═══ MATERIAL FOR THIS TASK ═══

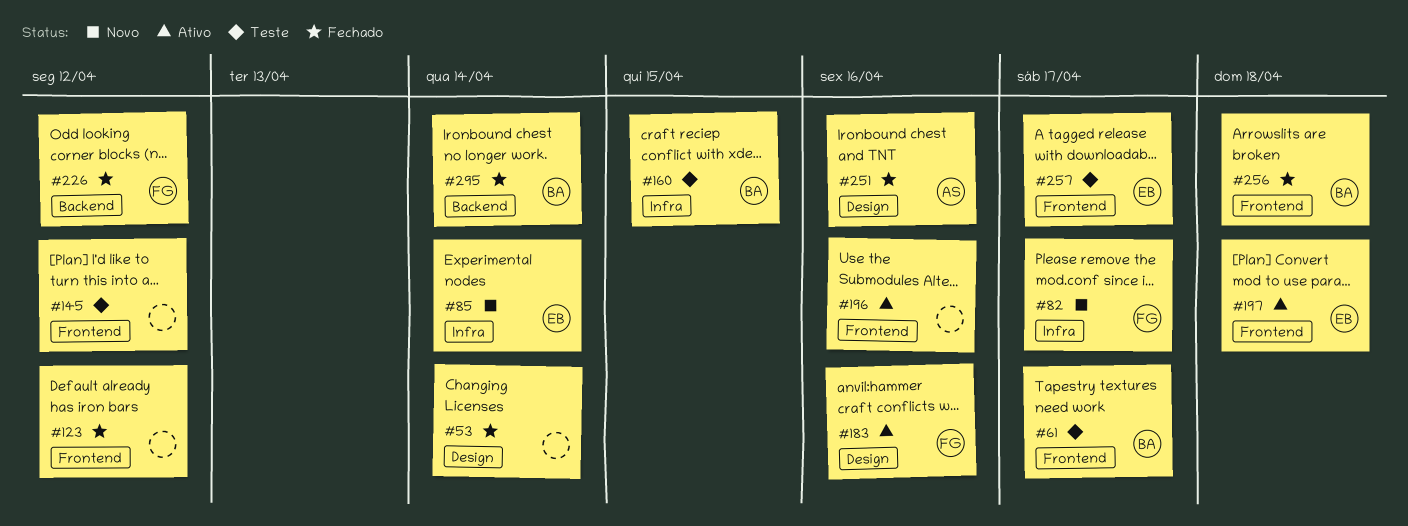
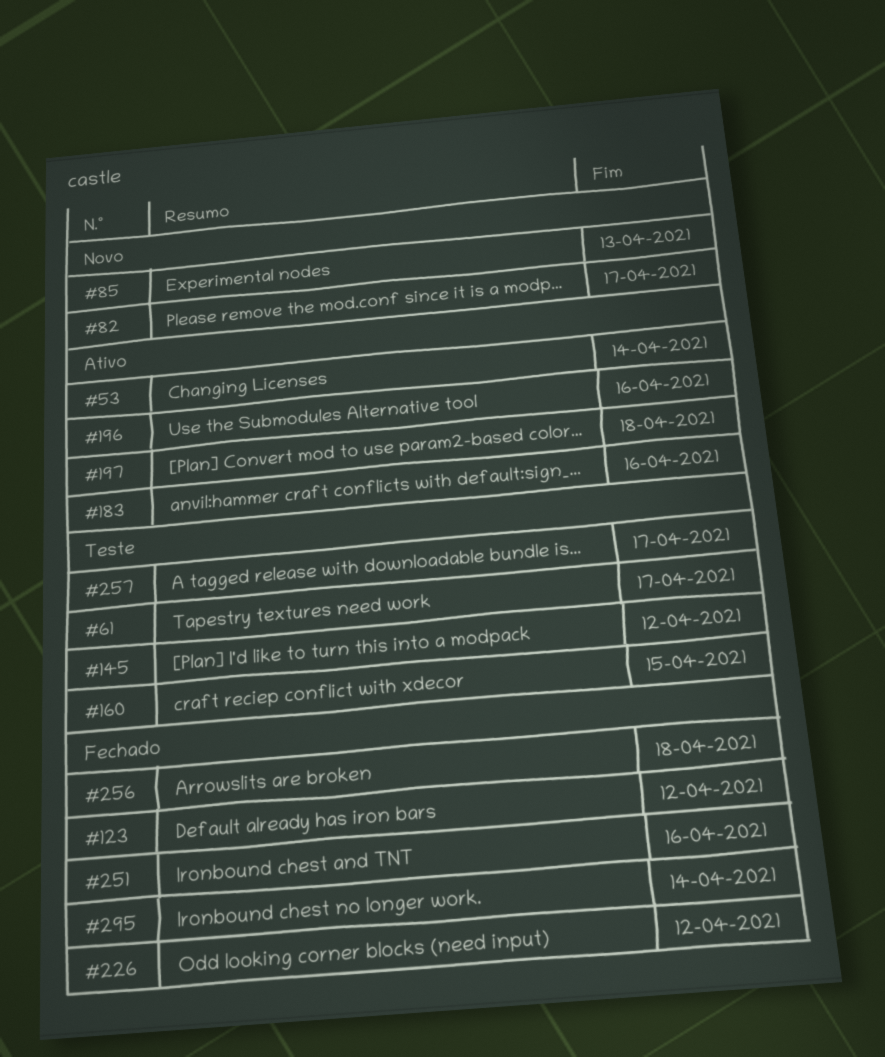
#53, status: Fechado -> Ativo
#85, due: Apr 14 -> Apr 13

═══
═══ MATERIAL FOR THIS TASK ═══

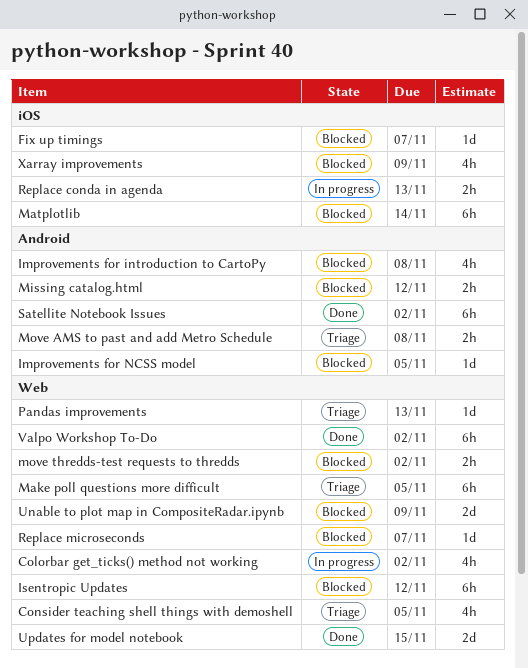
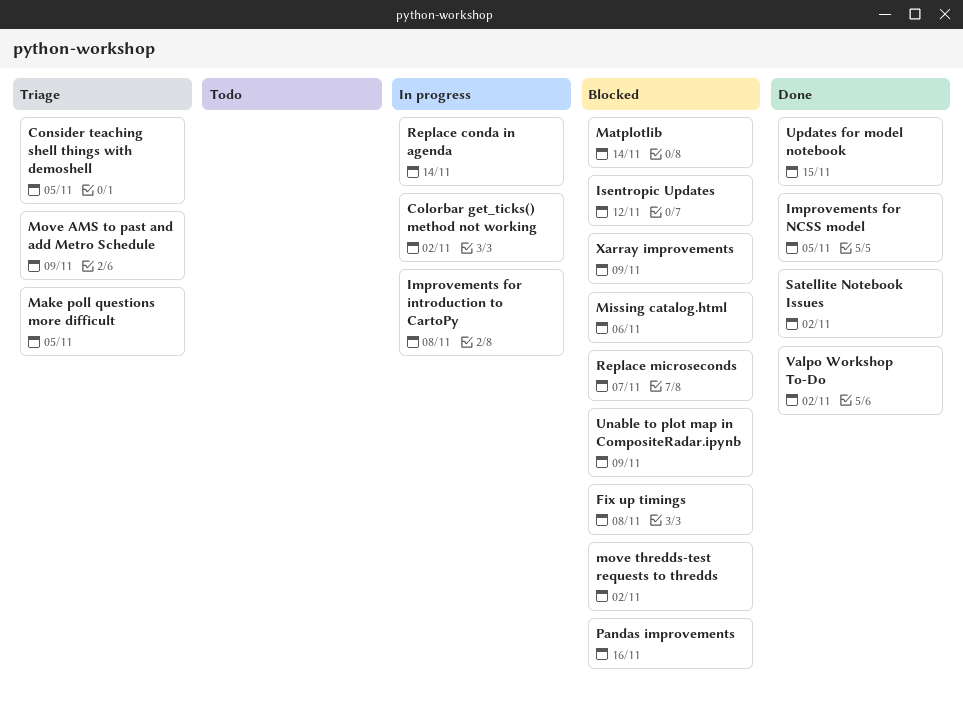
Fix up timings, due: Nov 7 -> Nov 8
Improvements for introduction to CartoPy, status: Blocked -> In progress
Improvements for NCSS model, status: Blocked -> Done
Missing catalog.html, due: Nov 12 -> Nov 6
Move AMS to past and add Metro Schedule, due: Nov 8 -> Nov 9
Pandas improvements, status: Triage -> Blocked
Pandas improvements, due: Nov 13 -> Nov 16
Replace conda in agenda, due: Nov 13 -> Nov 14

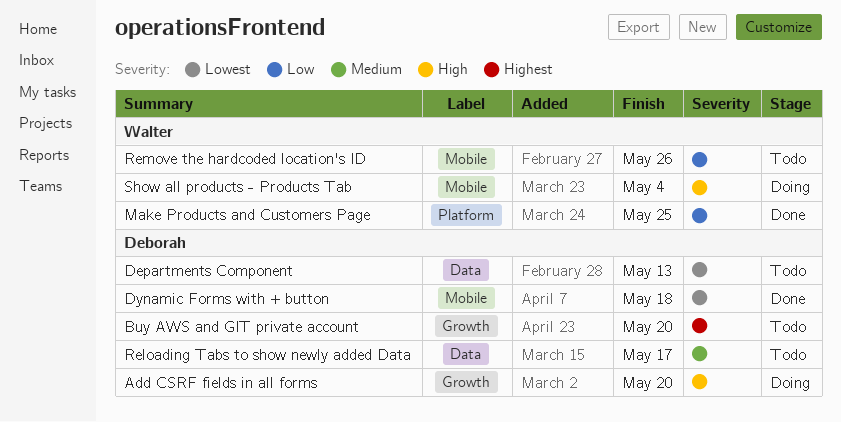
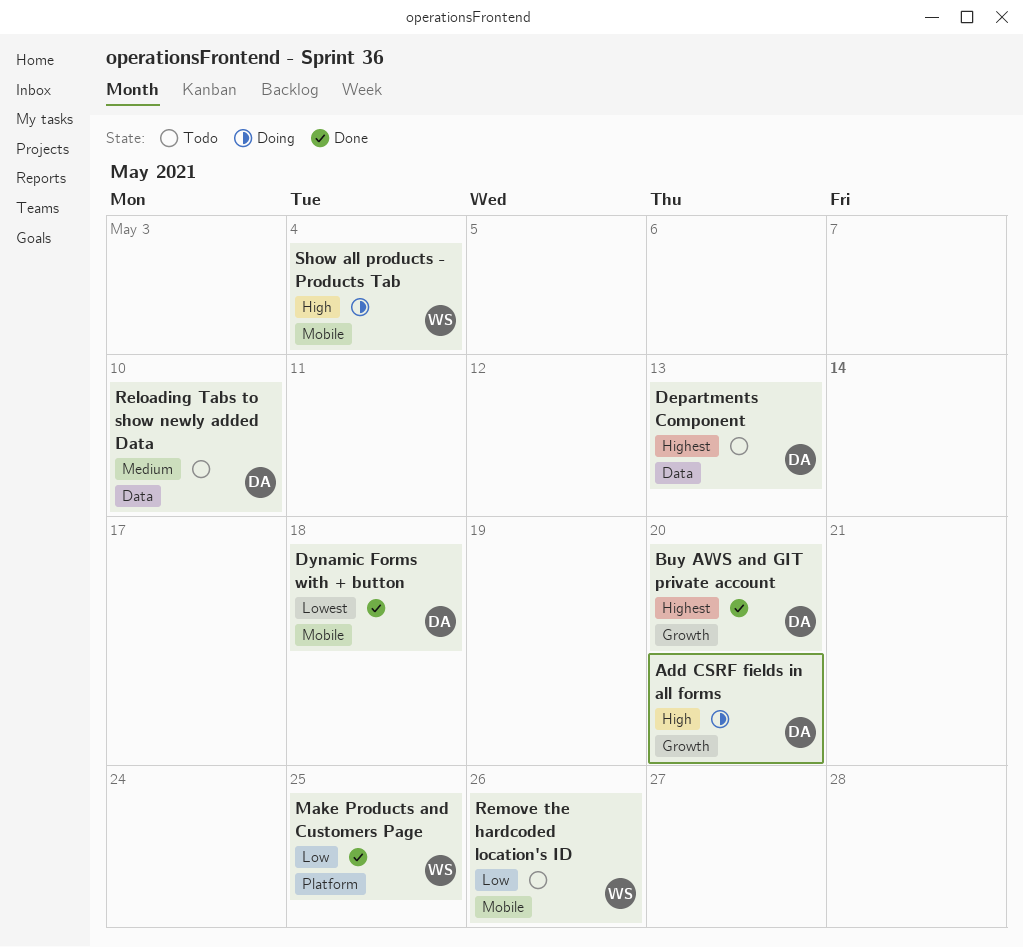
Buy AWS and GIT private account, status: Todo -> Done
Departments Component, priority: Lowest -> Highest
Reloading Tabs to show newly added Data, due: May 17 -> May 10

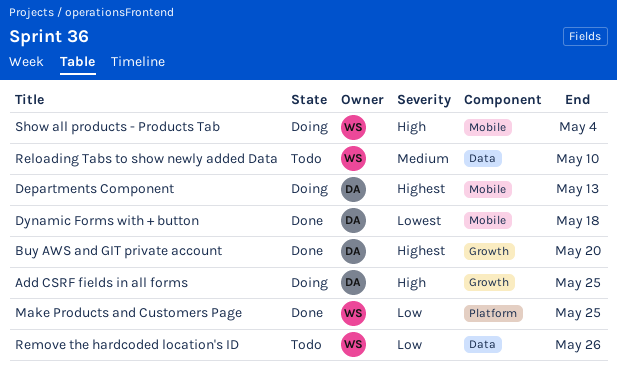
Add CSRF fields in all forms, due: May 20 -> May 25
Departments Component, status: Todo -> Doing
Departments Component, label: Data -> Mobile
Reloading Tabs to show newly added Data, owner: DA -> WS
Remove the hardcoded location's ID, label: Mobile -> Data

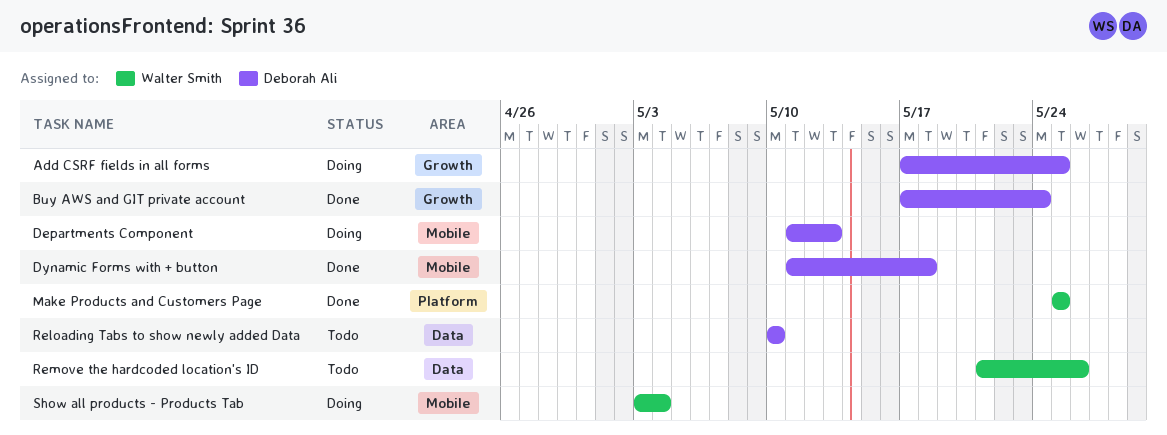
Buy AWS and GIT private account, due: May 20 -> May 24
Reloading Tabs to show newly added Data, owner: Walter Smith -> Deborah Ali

═══
═══ MATERIAL FOR THIS TASK ═══

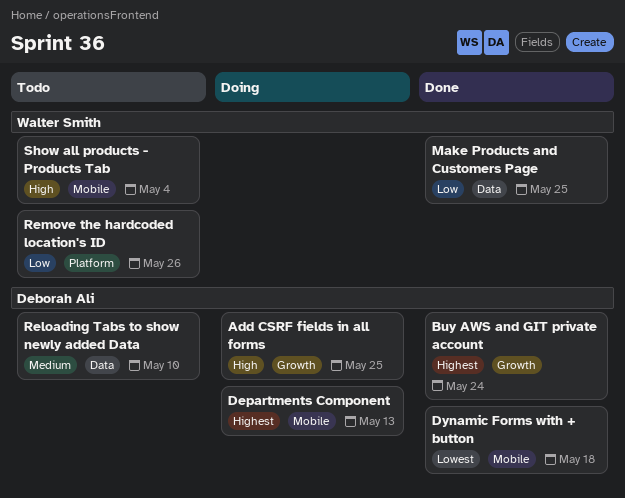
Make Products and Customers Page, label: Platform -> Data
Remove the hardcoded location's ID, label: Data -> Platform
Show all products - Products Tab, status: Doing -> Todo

═══

WHAT IS BEING ASKED:
Each line of the records with the word "Done" in it is to be copied.

FINISHED TASK:
Improvements for NCSS model, status: Blocked -> Done
Buy AWS and GIT private account, status: Todo -> Done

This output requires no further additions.